La posizione e la guerra di Israele
Più passa il tempo, più Israele viene schiacciato dalla pressione del Medio Oriente e del mondo. Le continue (e improbabili) minacce di avanzare su Rafah, la crescente ed esplicita intransigenza nei confronti degli Usa, gli incessanti attacchi sui civili, i lanci reciproci di razzi coi temibili Hezbollah e i raid in territorio siriano sembrano gli ingredienti della tempesta perfetta. Gli attacchi in Siria contro una sede consolare dell’Iran, in particolare, rivelano l’insofferenza israeliana per lo stato dei negoziati con le monarchie arabe. Quegli ormai famosi Accordi di Abramo che gli Usa hanno sponsorizzato, che regno saudita ed emirati del Golfo hanno abbracciato e che Teheran vuole distruggere per sempre. In questo quadro frastagliato, gli Stati Uniti stanno trattando con gli iraniani e separatamente anche con il presidente siriano Bashar al-Assad, mentre gli Hezbollah libanesi si sono recati per la prima volta negli Emirati Arabi Uniti, luogo privilegiato per i colloqui diplomatici regionali ma anche grandi alleati di Israele.

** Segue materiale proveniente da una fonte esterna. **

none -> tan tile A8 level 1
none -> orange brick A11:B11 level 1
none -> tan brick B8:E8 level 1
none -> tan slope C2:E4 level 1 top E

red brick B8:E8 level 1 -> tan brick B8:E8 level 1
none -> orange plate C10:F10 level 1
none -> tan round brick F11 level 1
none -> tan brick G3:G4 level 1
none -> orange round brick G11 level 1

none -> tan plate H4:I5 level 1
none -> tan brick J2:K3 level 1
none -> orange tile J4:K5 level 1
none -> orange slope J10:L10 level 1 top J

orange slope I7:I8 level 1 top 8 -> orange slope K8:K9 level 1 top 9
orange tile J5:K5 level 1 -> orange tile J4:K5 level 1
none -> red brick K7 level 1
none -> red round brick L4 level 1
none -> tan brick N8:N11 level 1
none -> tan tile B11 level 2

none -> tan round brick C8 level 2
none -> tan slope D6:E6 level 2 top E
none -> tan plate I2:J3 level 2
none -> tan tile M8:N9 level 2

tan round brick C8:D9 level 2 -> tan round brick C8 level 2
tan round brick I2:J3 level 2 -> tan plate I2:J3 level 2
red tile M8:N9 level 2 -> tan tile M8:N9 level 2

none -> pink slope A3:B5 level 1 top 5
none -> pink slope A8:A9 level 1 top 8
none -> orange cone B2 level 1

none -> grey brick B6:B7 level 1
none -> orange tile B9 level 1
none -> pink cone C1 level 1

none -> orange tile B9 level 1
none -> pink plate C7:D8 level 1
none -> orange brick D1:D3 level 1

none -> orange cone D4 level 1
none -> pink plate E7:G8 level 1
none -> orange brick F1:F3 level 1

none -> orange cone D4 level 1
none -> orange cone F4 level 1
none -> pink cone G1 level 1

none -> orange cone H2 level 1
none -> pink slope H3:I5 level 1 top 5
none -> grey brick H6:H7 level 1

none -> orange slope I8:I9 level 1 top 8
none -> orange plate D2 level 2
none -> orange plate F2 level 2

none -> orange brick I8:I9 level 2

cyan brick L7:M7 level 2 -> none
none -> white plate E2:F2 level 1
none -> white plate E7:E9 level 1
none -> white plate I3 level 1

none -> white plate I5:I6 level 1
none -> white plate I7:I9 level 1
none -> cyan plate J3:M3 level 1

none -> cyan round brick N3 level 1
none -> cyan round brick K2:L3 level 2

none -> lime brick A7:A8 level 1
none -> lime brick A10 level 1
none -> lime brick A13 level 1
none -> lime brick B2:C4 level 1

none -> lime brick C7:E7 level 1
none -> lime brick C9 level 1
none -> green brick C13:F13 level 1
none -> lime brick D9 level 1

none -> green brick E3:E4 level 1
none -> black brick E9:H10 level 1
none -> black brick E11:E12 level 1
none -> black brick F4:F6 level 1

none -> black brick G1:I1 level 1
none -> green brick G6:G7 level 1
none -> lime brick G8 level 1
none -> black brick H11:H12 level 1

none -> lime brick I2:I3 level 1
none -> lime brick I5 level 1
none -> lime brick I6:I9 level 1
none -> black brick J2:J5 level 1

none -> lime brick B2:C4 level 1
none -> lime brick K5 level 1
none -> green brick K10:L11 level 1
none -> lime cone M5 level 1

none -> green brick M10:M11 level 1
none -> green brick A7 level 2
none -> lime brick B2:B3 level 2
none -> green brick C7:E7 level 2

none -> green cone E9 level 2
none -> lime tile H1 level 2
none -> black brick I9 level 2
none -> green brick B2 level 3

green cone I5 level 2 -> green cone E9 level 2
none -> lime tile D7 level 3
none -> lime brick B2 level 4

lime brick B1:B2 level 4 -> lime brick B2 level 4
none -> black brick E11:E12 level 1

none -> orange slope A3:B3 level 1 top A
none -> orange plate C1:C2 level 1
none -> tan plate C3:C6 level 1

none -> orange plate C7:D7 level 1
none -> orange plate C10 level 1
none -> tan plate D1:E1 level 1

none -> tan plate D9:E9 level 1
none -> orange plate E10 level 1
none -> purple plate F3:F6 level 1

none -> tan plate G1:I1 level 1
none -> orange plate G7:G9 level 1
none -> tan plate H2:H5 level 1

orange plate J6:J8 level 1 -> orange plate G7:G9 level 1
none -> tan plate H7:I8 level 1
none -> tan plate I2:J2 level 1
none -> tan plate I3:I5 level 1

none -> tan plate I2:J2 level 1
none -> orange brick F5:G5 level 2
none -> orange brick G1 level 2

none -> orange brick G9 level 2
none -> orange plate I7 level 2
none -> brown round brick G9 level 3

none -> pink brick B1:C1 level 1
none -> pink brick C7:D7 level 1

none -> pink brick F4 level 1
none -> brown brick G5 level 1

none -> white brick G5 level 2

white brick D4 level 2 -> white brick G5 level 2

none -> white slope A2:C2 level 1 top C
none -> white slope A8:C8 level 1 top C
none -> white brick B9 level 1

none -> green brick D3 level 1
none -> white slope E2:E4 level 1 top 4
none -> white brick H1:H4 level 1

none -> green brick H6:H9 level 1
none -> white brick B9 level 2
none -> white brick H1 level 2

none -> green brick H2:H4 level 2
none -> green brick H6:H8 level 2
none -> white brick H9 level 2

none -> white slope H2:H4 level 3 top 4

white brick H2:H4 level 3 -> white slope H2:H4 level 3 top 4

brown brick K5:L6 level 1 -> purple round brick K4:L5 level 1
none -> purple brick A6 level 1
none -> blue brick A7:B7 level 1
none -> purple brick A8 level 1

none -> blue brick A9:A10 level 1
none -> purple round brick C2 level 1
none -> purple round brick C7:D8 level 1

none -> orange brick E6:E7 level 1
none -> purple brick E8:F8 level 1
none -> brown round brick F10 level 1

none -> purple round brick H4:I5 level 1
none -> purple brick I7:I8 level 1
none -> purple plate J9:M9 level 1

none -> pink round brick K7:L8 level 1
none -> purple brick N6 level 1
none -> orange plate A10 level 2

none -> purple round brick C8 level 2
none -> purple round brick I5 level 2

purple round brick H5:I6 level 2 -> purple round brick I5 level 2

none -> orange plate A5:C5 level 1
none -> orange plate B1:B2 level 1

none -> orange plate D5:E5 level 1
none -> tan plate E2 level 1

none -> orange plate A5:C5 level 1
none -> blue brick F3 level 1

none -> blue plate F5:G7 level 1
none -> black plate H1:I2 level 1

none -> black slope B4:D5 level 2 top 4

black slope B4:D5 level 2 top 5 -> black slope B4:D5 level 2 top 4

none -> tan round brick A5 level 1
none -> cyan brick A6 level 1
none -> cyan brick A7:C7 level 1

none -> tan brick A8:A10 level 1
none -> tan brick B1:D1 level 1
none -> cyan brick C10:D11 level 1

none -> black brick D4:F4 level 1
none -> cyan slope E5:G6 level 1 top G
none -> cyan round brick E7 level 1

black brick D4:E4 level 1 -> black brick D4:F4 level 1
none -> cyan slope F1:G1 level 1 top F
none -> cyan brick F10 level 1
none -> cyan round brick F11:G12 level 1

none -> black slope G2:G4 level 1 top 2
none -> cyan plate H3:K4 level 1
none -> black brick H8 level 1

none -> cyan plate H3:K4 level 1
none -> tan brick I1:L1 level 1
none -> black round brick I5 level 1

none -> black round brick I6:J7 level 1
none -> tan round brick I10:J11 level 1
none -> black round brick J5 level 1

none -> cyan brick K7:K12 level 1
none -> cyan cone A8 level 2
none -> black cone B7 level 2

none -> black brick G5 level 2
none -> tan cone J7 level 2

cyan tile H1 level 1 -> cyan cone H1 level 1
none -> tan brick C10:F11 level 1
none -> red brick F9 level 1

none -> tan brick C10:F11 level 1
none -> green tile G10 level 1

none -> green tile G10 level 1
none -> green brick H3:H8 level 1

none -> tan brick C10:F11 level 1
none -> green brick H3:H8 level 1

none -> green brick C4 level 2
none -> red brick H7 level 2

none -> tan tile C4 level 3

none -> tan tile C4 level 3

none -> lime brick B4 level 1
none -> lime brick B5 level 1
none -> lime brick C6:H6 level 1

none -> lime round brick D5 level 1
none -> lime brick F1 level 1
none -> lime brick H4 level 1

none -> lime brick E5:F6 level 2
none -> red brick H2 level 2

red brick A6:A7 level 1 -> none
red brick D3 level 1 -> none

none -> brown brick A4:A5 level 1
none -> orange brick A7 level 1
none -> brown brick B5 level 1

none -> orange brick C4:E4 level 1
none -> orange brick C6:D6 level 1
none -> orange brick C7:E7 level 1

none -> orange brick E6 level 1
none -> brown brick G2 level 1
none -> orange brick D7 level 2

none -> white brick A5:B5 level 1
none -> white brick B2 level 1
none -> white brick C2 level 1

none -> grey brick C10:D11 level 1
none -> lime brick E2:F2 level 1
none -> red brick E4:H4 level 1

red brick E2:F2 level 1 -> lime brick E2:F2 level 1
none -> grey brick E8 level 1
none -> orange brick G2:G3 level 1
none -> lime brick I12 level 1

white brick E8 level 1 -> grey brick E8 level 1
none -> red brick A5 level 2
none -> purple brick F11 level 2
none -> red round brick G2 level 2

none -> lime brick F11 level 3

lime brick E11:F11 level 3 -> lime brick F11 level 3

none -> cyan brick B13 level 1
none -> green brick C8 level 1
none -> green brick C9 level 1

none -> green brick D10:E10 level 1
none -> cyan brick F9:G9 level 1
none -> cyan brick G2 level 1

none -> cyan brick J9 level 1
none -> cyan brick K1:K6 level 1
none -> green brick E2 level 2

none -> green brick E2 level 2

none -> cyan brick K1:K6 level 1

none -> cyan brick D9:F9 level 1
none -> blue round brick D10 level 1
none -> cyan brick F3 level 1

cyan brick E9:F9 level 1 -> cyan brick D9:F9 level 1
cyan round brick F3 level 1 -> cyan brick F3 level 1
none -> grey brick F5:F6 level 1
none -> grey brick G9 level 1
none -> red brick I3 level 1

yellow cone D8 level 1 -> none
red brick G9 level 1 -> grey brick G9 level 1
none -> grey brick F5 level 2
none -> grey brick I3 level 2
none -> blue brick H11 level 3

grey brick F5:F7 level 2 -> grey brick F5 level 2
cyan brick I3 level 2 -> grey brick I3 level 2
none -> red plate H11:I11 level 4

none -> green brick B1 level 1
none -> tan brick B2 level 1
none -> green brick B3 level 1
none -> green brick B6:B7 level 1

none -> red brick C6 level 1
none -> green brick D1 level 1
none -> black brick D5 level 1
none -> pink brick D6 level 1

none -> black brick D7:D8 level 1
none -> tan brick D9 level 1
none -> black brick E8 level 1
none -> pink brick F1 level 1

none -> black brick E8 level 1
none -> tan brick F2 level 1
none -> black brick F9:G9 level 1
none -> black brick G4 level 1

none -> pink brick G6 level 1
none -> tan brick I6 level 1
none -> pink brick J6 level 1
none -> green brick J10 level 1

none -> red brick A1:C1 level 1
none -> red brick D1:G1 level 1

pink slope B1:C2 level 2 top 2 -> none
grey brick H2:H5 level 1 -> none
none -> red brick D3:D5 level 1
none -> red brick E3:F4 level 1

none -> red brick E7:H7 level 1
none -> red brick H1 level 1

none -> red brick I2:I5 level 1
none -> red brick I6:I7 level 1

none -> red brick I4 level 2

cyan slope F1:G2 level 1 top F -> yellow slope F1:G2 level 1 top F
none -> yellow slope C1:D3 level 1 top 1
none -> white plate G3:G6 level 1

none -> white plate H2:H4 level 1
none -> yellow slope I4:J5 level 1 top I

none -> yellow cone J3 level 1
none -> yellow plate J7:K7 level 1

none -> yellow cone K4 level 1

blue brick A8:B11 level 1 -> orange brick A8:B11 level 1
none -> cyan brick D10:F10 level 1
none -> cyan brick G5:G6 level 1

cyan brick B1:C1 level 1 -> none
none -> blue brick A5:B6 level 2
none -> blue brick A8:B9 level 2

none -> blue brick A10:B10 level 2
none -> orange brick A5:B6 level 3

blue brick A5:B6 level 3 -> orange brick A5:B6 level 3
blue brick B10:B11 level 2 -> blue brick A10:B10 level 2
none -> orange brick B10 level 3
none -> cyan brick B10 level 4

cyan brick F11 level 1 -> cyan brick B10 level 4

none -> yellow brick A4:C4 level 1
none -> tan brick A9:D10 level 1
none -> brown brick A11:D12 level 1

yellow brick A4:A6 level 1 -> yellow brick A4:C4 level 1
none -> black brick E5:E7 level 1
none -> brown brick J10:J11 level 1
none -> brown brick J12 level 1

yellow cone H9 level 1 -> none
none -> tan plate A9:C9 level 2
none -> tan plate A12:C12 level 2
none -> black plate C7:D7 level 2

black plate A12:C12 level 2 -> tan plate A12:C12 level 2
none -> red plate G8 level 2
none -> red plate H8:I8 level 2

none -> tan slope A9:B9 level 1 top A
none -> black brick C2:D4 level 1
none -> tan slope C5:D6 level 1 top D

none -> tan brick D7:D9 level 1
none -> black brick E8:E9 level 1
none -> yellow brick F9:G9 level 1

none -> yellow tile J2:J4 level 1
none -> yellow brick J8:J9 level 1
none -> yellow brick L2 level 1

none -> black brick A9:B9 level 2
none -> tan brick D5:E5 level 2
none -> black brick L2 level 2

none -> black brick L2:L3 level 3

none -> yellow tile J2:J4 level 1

Washington parla con Teheran con l’obiettivo di stemperare le fiamme della guerra in Medio Oriente, ormai stanchi di esercitare la propria egemonia su molteplici fronti e tentare di concentrarla nel teatro più strategico di tutti: l’Indo-Pacifico. L’Iran, dal canto suo, vuole proseguire nella sua agenda anti-occidentale e, dunque, anti-israeliana, armando e sostenendo i suoi clientes regionali come Hamas, Hezbollah e Houthi per mantenere altissima la pressione anche sulla nostra economia. Hezbollah ha anche un suo programma che prescinde dalla volontà iraniana e che ha spinto il “Partito di Dio” a inviare per la prima storica volta emissari sulle rive del Golfo Persico: mantenere lo stallo almeno fino alle elezioni presidenziali americane. Lo Stato ebraico, infine, è in piena crisi esterna e interna e non si fida più di nessuno. Ogni azione diplomatica degli attori coinvolti nel conflitto viene interpretata con piglio paranoico, nella bulimia securitaria di mostrarsi ancora come la grande potenza che può mantenere l’equilibrio nel Medio Oriente.